[Saved entries]
━━━
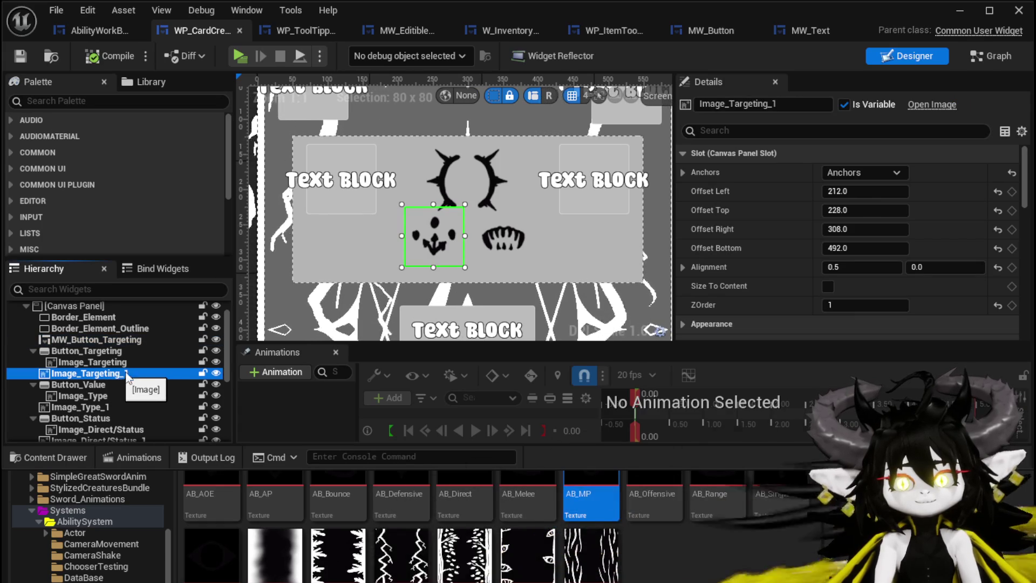
left_click(776, 105)
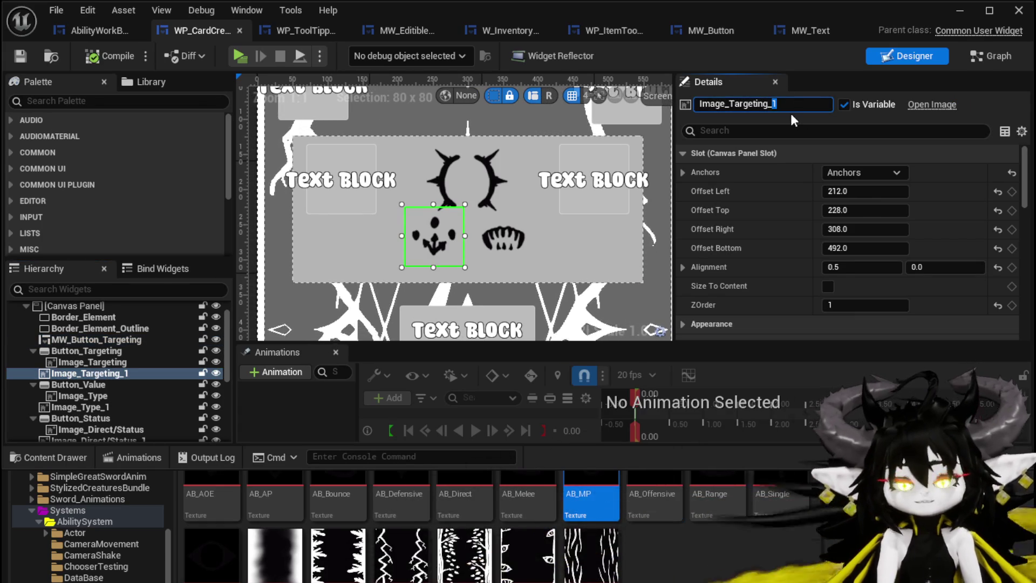
type("Preview")
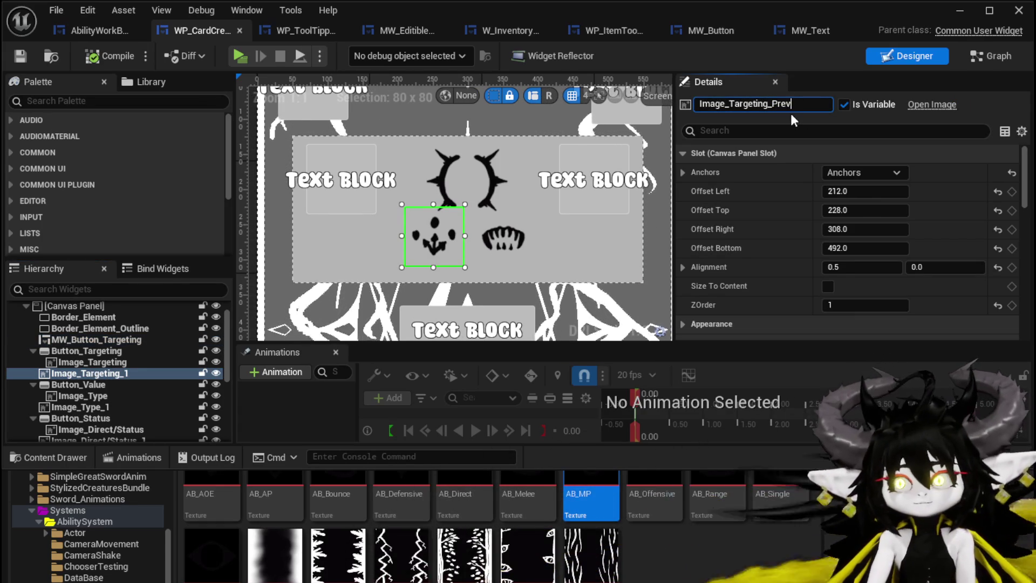
key("Return")
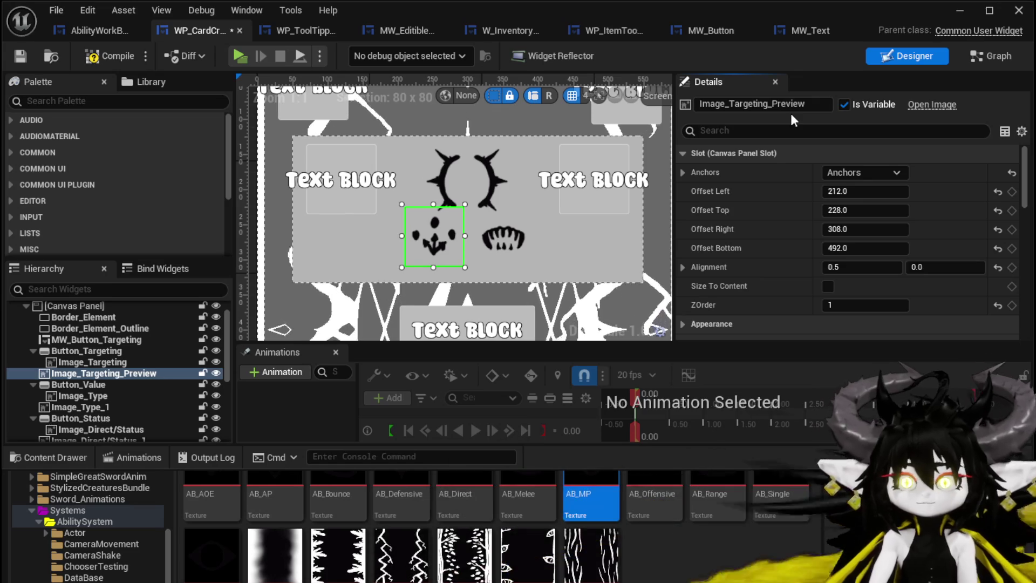
Rename Image_Type_1 to Image_Damage/Healing_Preview and Image_Direct/Status_1 to Image_Direct/Status_Preview, then save.
left_click(89, 408)
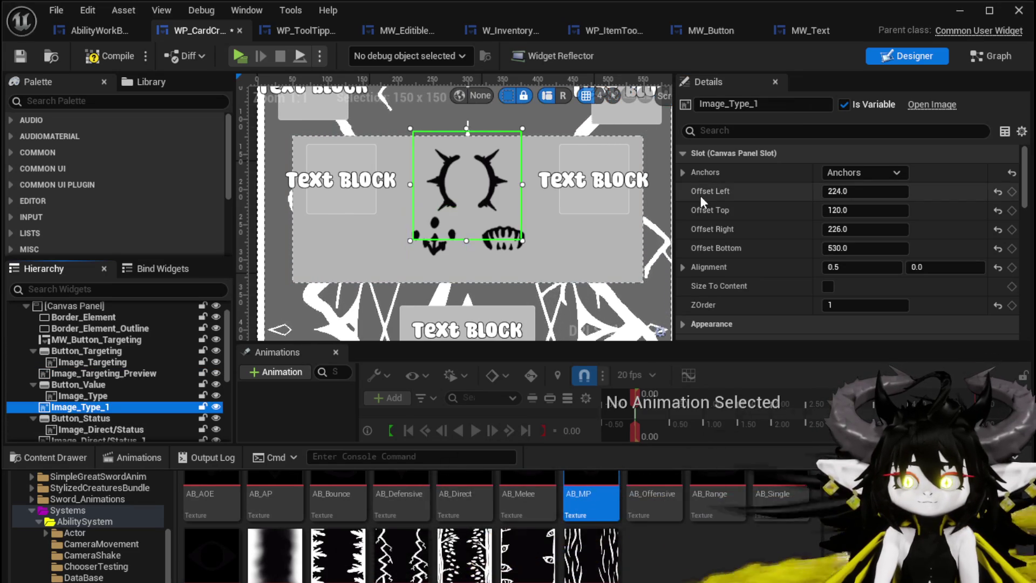
type("Damage/Healing_Preview")
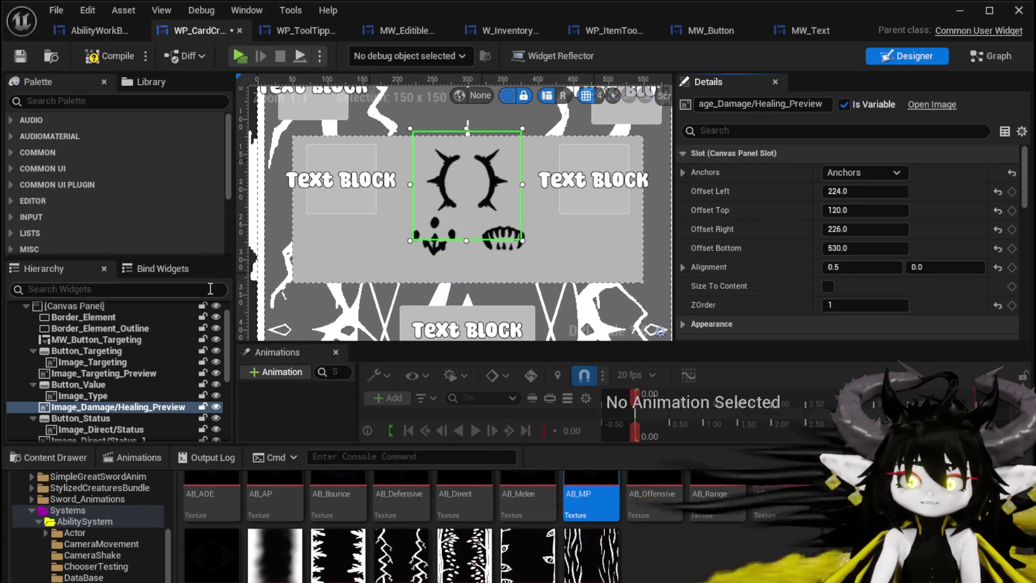
scroll(68, 391, "down", 2)
scroll(67, 388, "down", 2)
━━━
- _TASK STATEMENT_: Output every entry exactly as given; pictures are not part of the copy.

- _YOUR RESPONSE_:
left_click(776, 105)
type("Preview")
key("Return")
Rename Image_Type_1 to Image_Damage/Healing_Preview and Image_Direct/Status_1 to Image_Direct/Status_Preview, then save.
left_click(89, 408)
type("Damage/Healing_Preview")
scroll(68, 391, "down", 2)
scroll(67, 388, "down", 2)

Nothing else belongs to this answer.